* _Prompt a_
In the passage on creativity styles below, what does Besemer and O'Quin's Elaboration and Synthesis category concern?

Besemer and O'Quin's model for evaluating attributes of creative products.

      The potential linkages here may appear in considering different style preferences and the characteristics of the outcomes they produce.  For example, using Kirton’s (Kirton, 1976) theory, innovators have preferences for proliferating novelty and prefer not to work out the details.  Adaptors tend to have preferences opposite to those described of the innovator.  As a result, innovators may be more likely to produce outcomes which are stronger in the novelty category while adaptors produce outcomes which are stronger in the resolution category.
      The third category identified by Besemer and O'Quin also suggests a conceptual link.  They describe the Elaboration and Synthesis category as concerned with the attractiveness, expressiveness or style of a product or outcome.  This suggests individual differences in preferences for how products and outcomes are expressed, as well as for the amount of novelty and usefulness they possess.
      These linkages may be helpful on a variety of levels.  First, they may help individuals understand and predict the qualities of the outcomes they are likely to produce.  Second, they may be used to help groups or teams understand and target the specific characteristics or qualities of the products they produce.  Third, organizations may use the information to plan product development strategies or improve product development cycles.  They may also help explain differences in the diffusion rates of innovations within organizations.  On any level, there appears to be solid linkages which can be helpful for improving the understanding of preferences for creative productivity.  This will undoubtedly be a fruitful area for future inquiry.   

Implications of a Creativity Level-Style Distinction :Understanding Individual Differences in Perceptions of Creative Environments

      Understanding creativity within people may also help understand individual differences in perceptions of environments which encourage and discourage creative productivity.  Some work has been conducted to examine relationships between characteristics of creativity within people and perceptions of creative environments (i.e., Ekvall & Tångeberg-Andersson, 1986; Isaksen & Kaufmann, 1990; Puccio, 1990).  In general, these studies suggested that what helps or inhibits people from using their creativity may be different from one person to the next.  For example, Isaksen and Kaufmann (1990) have conducted a preliminary examination of the relationship between creativity style (Kirton, 1976) and perception of the work environment or climate (as measured by the Climate for Innovation Questionnaire (Isaksen, 1992).  The Climate for Innovation Questionnaire measures individual psychological perceptions of the working environment on the ten dimensions of creative climates identified by Ekvall (Ekvall & Tångeberg-Andersson, 1986).  The dimensions are identified in Figure Four.

* _Prompt b_
Reproduce the eight rows of Block 1 below verbatim.

* _Supplied records_
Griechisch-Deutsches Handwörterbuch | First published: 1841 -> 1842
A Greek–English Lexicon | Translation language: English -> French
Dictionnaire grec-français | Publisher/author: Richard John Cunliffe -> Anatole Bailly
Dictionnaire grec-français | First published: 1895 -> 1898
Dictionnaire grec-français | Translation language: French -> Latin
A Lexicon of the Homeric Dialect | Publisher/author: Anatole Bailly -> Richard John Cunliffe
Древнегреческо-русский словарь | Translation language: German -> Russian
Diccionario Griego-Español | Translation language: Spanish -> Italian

* _Result a_
The attractiveness, expressiveness or style of a product or outcome.

* _Result b_
Griechisch-Deutsches Handwörterbuch | First published: 1841 -> 1842
A Greek–English Lexicon | Translation language: English -> French
Dictionnaire grec-français | Publisher/author: Richard John Cunliffe -> Anatole Bailly
Dictionnaire grec-français | First published: 1895 -> 1898
Dictionnaire grec-français | Translation language: French -> Latin
A Lexicon of the Homeric Dialect | Publisher/author: Anatole Bailly -> Richard John Cunliffe
Древнегреческо-русский словарь | Translation language: German -> Russian
Diccionario Griego-Español | Translation language: Spanish -> Italian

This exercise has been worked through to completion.